BEIJING — Yuan Weimin was the toast of China's sporting scene from the early 1980s, when he coached the women's gold medal volleyball team, to 2001, when as head of the Chinese Olympic committee, he helped bring home the biggest prize of all — Beijing's selection as host city for the 2008 Summer Games.
Now the 70-year-old retired cadre is being denounced by some as a liar and a traitor, accused of spilling state secrets and disrupting Chinese harmony.
The offense lies between the covers of his memoir, Yuan Weimin: Winds and Clouds of the World of Sports, published last month in Beijing.
In the book, so far only available in Chinese, Yuan writes about a deal he says was cut during a cloak-and-dagger meeting in a Geneva hotel room eight years ago in which China promised to support the candidacy of Belgian Jacques Rogge as head of the International Olympic Committee in return for his support of Beijing's Olympic bid.

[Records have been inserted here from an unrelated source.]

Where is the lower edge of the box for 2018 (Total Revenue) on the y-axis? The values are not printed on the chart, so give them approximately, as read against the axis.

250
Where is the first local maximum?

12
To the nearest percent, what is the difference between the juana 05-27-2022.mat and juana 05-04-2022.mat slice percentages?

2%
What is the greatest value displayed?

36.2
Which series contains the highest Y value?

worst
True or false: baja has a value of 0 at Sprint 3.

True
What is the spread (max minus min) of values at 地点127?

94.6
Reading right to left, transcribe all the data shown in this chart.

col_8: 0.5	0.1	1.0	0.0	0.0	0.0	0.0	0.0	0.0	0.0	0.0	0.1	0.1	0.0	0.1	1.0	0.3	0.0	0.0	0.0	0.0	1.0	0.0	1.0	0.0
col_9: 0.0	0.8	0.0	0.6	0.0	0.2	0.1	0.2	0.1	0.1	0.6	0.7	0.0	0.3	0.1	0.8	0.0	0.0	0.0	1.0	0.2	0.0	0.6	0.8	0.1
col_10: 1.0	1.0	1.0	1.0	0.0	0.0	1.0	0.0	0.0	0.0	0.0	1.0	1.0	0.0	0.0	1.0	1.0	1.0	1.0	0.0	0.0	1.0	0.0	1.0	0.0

It was all kept hush-hush because Rogge, as a European representative, couldn't publicly endorse Beijing when two European cities — Paris and Istanbul — were also contenders.
"We had a mutual understanding that we all understood clearly, even if it was not in writing," according to Yuan, who credited ancient Chinese military strategies for shaping the tactics.
Yuan drops other tidbits from the backroom discussions of China's Olympics bid, including how China sought to deflect criticism of its human rights record. He also writes of fears during the 2000 Sydney Olympics that Chinese athletes (no names here) would be disqualified for doping and of a women's volleyball coach arranging for the Chinese team to lose a match in the 2002 world championships to avoid facing a tougher opponent.
The book is making a splash in China because it is so unusual for anybody from the inner sanctum of the Chinese sporting world to break the usual code of silence.
The Chinese Association for the Promotion of Olympic Culture said last week it would file a civil lawsuit against Yuan's publisher, Beijing Fonghong Media Co., to prevent publication of any additional copies of the book beyond the 200,000 already in print in China.
"The book contains content which is far from the truth and … its publication can be considered as leaking of state secrets," the association said last week.
The Swiss-based International Olympic Committee also rejects Yuan's allegations.
The book's publication has stung many Chinese sports fans, one of whom wrote plaintively on a sports Internet bulletin board: "Even if some of the things he said were true, did he have to reveal them?"
Yuan has said he didn't want to cause controversy.
"The purpose of this book is to tell the truth. It's just about the truth and nothing more," he said.